In some ways, yes, I do have more interests in common with somebody from Montgomery County than I do from somebody in Culpepper County. But I also know that the city of Washington DC has almost no tax base, and that they have, even with the government subsidies they get, an income tax rate of 9.3% compared to Virginia’s income tax rate of 5.75%. I also know that the poverty rate in Fairfax County is around 3.6%, while in Washington, DC, it’s around 16.9%.

I also know that if we did become one state, the political process would be dominated by the people and the leaders of the city of Washington, and that they don’t particularly care much for NoVa, nor do they have our best intersts in mind.

Why? The suburbanites would outnumber them.

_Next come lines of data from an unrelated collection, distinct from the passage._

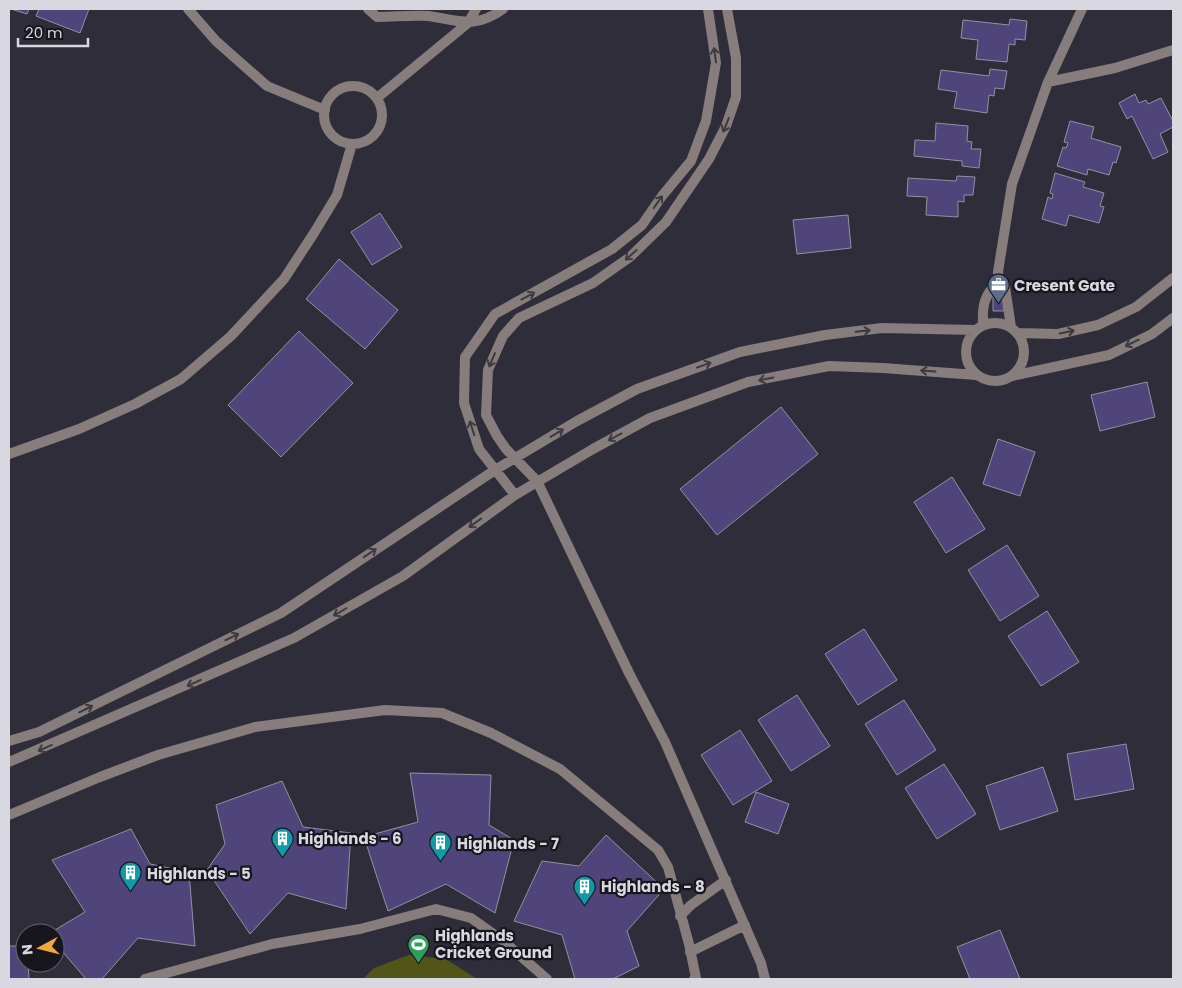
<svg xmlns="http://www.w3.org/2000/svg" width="1182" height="988" font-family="Poppins,sans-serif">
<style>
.green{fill:#515618}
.building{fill:#4f457a;stroke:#9291a1}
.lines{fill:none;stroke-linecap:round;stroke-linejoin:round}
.street{stroke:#867d7c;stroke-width:10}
.oneway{stroke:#3e3a3e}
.labels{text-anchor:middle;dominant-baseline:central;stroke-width:4.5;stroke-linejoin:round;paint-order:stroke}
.poi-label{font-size:15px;font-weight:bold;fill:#d9d8e1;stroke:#17161c;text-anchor:start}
</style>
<rect width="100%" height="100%" fill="#2f2d3a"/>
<path class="green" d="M409,955L446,959L477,979H363L374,968Z"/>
<path class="building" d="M11,9H29L27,14Z
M39,9H89L80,33L36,16Z
M1010,19L1027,21L1025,40L1015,39V45L1009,44L1007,62L976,59L978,40L961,38L963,20L1009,25Z
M990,69L1007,71L1004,89L995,88L994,96L989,95L987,113L954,108L957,92L938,89L941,70L989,76Z
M1135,94L1139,103L1146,100L1148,104L1161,98L1173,121V127L1160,134L1168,152L1153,159L1132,116L1127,119L1119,103Z
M1070,121L1094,127L1091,138L1121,147L1116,163L1113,162L1109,175L1088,169L1087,175L1057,166L1063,147L1066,148L1068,143L1064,142Z
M936,123L968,126L967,141L972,142L971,149H981L979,168L962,166V161L914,156L915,140L935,141Z
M1055,173L1085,182L1083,187L1104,193L1100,206L1104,207L1099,223L1069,215L1066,226L1042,219L1048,197L1052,199L1053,194L1050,193Z
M957,176L975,177L973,195H964V202L958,201V217L926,215L927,197L907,196L908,178L956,181Z
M380,213L402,247L372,265L351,232Z
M848,215L851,248L797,254L793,220Z
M339,259L398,310L365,349L306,299Z
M993,296H1003L1004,311H993Z
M299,331L353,383L281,457L228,405Z
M1147,382L1155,417L1100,431L1091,395Z
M781,407L818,454L717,535L680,489Z
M998,439L1035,452L1020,496L983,484Z
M952,477L985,529L946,553L914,502Z
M1007,545L1039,596L1000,621L968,570Z
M1047,611L1079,662L1041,686L1008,636Z
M864,629L897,680L858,705L825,654Z
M797,695L830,746L791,771L758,720Z
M904,700L936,750L897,775L865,724Z
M740,730L772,781L733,805L701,755Z
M1126,744L1134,789L1075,800L1067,754Z
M944,764L976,814L937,839L905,788Z
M1043,767L1058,811L1000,830L986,786Z
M410,773L491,775L489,825L514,840L495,913L446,884L388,911L364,837L418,822Z
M282,781L303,827L351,833L346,909L288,893L250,934L207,870L225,844L216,805Z
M756,792L789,804L778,834L745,822Z
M131,829L150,864L189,872L195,946L138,938L102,979H86L55,943V933H50L85,912L52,860Z
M606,835L664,889L627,931L639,966L613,979H575L562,935L514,921L542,861L579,866Z
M1000,930L1020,979H970L957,947Z
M9,946H25V963H28L29,979H9Z"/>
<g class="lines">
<path class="street" d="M188,9L216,41L267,86L325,110
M368,9L377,17C394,17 411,15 428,16C459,20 474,30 503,9
M727,9L736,58V97L726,126L709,159L666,222L630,257L593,283L519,318L503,336L488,370L486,415L497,436L506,449L537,481L629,673L665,742L761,963L765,979
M1048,82L1115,68L1173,50
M324 115a29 29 0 1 1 58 0a29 29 0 1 1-58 0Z
M377,98L468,23L476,9
M966 352a29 29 0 1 1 58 0a29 29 0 1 1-58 0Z
M983,325C982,306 984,294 999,282
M1011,327L1005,287L999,282L998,272L1012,184L1048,82L1082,9
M1018,333L1058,334L1098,325L1136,307L1173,278
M1012,376L1109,355L1152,334L1173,318
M9,454L79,429L135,404L181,379L231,336L284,279L314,233L337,195L352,144
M515,495L479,449L464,403L465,357L495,314L612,249L642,225L662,196L691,161L706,121L716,63L708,9
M9,741L39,732L281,613L495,470L577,421L637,389L740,352L825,335L882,328L975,330
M9,762L294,638L403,576L515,495L593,449L650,418L748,382L829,366L883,368L976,375
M9,815L100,777L158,755L255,727L385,710L442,713L491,733L560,769L658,850L668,867L689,944L696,978L694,979
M680,916L691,905L726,880
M690,952L745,925
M145,979L272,944L360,929L436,909L471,918L502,940L547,979"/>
</g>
<defs><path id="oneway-shaft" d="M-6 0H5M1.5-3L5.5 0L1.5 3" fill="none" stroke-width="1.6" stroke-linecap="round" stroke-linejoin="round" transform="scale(1.25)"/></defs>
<g class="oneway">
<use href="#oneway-shaft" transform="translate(715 55) rotate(-98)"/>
<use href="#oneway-shaft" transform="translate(726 125) rotate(112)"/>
<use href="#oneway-shaft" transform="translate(658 202) rotate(-55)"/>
<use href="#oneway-shaft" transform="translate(631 255) rotate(139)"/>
<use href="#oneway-shaft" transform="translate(528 296) rotate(-28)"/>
<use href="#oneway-shaft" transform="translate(863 331) rotate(-6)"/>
<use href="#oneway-shaft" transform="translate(1067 332) rotate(-12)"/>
<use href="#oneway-shaft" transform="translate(1132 343) rotate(154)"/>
<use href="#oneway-shaft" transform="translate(492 360) rotate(113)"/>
<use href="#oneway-shaft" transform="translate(704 365) rotate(-20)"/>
<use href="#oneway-shaft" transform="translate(928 371) rotate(-176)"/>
<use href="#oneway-shaft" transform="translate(766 379) rotate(169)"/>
<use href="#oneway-shaft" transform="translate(472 428) rotate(-108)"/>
<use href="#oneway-shaft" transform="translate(557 433) rotate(-31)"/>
<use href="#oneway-shaft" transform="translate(615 437) rotate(152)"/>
<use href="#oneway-shaft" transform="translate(475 523) rotate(144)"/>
<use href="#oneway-shaft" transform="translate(370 553) rotate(-34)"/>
<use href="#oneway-shaft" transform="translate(340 612) rotate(150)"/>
<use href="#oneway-shaft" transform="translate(232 637) rotate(-26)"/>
<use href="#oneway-shaft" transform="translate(194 683) rotate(156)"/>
<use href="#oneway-shaft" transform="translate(86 709) rotate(-26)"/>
<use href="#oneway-shaft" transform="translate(45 748) rotate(156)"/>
</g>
<defs>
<symbol id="office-pin" viewBox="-11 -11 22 30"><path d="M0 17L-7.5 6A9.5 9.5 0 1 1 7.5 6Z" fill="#5c6f8a" stroke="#17161c"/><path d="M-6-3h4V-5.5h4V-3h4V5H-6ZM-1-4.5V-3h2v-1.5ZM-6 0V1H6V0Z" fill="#fff"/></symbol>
<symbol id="building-pin" viewBox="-11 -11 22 30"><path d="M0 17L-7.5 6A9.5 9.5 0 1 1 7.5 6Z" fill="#0f9aa8" stroke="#17161c"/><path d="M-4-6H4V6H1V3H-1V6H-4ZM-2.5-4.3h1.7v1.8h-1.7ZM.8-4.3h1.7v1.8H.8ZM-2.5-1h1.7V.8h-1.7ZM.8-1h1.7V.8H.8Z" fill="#fff"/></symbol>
<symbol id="stadium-pin" viewBox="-11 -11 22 30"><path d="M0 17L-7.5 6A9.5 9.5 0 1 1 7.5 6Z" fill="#2e9e5b" stroke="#17161c"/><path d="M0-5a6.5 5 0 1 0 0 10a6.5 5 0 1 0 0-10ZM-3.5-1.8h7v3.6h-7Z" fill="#fff"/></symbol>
</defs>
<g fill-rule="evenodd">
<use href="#office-pin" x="986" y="272" width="25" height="34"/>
<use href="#building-pin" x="270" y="826" width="25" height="34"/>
<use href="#building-pin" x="428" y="830" width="25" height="34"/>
<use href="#building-pin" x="118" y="860" width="25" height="34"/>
<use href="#building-pin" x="572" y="874" width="25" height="34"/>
<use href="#stadium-pin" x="406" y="932" width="25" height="34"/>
</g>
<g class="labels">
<g class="poi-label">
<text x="1014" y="285">Cresent Gate</text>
<text x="298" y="838">Highlands - 6</text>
<text x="457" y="843">Highlands - 7</text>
<text x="147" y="873">Highlands - 5</text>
<text x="601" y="886">Highlands - 8</text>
<text x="435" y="935">Highlands<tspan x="435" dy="17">Cricket Ground</tspan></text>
</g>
</g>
<rect width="1182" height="988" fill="none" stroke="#d9d8e1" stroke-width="20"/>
<g transform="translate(40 948) rotate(263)"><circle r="24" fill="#17161c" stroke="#65646b"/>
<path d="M0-4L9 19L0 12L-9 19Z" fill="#efa73e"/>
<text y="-8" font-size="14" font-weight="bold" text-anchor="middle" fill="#d9d8e1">N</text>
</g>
<path d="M18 38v8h70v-8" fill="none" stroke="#d9d8e1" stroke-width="2.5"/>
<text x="25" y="38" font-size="15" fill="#d9d8e1" stroke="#17161c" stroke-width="4" paint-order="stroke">20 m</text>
</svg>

Specifically: The population of Washington, D.C., is only 582,000. The Metro population is 8 million.

You must be including Baltimore and its suburbs in that. No way that the D.C. area, by itself, has that many. I’m coming up with 5.5 million for the DC area, with a definition of the area like so: on the Maryland/DC side, everything between the Potomac and the Chesapeake from the Montgomery/Howard/Anne Arundel arc of counties, south; and on the Virginia side, everything between Loudoun and Prince William Counties, inclusive, and the Potomac.

Nonsense. Just because Jersey City is in New York doesn’t mean that its proximity to New York is a “problem” in any sense. When I lived in the San Francisco Bay Area, there wasn’t any compelling need to make San Francisco, San Jose, Oakland and Fremont in the same county, for example, to plan for “metro concerns.” I mean, do you seriously believe that communities not in the same political subdivision are incapable of talking to each other?

The fact is that there are a good many Marylanders and Virginians who live just out of DC who identify strongly with their state. Saying that they ought to belong to a different state to make bureaucracies “work better” – an unfounded claim in any case – would be probably the worst possible reason to disenfranchise people from the states they may have lived in their whole lives.

What’s more important, folks from Greenbelt or Alexandria would have to be nuts to want their elected officials to have to deal with the crazies we elect. Folks in DC wouldn’t want to have the McMansion-living “build more freeways so I can drive my Hummer everywhere” folks of McLean and elsewhere have more of a say in our business.

It’s a solution that serves nobody’s interest.

I got about 4.75 million. I didn’t count Anne Arundel, though, because, DC metro area or not, there’s no way that Maryland is giving up Annapolis. So, my list was, in Maryland, Charles, Prince George’s, Montgomery, and Howard counties, Washington, DC, and in Virginia, Arlington, Fairfax, Loudon and Prince William counties, and the cities of Alexandria, Fairfax, Falls Church, Manassas, and Manassas Park.

This all sounds contrived. Why not just give D.C. Statehood?

Why not just leave things they way they are?